## What the exercise asks
Show each line of the material that contains the word "from".
____
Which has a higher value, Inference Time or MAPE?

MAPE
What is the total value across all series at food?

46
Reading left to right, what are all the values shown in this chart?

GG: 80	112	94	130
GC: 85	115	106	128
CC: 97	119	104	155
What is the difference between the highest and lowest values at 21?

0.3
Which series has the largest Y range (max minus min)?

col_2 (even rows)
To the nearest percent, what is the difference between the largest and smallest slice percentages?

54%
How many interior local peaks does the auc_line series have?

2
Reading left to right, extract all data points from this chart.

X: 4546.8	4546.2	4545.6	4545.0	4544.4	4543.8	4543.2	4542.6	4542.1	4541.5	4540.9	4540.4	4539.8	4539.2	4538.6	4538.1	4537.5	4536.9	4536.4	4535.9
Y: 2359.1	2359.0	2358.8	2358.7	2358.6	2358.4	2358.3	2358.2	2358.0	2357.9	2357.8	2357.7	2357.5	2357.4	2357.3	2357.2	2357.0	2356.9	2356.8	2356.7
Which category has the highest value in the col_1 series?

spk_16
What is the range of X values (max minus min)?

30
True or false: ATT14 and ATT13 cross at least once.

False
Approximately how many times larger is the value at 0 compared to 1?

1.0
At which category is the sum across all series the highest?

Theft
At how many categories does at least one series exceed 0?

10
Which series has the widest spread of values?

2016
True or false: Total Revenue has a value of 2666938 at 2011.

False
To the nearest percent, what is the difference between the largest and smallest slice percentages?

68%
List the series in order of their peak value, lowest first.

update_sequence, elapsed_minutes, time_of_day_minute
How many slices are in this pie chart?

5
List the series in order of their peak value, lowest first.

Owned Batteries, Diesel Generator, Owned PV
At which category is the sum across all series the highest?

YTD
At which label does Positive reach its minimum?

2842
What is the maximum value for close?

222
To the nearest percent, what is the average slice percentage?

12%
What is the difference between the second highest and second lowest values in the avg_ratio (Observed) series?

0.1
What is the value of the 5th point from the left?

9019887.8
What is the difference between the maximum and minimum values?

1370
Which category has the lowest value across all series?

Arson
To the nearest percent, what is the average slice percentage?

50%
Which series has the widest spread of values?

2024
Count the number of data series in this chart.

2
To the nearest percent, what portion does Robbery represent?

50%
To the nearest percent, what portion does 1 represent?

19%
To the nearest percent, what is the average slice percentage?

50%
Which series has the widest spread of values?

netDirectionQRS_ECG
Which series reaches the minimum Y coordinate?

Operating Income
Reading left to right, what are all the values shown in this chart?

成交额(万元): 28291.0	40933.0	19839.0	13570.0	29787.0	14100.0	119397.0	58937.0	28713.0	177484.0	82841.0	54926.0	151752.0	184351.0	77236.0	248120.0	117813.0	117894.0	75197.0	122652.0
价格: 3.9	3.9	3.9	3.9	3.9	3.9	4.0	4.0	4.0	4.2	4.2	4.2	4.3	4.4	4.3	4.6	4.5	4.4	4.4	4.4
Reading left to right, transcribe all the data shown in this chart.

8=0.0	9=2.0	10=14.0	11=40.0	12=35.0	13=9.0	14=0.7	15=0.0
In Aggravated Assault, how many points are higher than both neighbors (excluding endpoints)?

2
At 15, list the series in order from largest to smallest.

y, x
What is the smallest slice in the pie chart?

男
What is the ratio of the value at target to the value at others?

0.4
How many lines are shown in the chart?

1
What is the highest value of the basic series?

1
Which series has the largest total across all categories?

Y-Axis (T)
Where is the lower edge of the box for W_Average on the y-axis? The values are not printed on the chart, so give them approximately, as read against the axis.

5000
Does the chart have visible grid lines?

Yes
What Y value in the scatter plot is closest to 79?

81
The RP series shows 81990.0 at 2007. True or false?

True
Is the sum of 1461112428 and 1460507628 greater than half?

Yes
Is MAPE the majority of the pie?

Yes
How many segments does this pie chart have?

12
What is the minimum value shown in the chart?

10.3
____
## Finished task
Reading left to right, extract all data points from this chart.
What is the value of the 5th point from the left?
At 15, list the series in order from largest to smallest.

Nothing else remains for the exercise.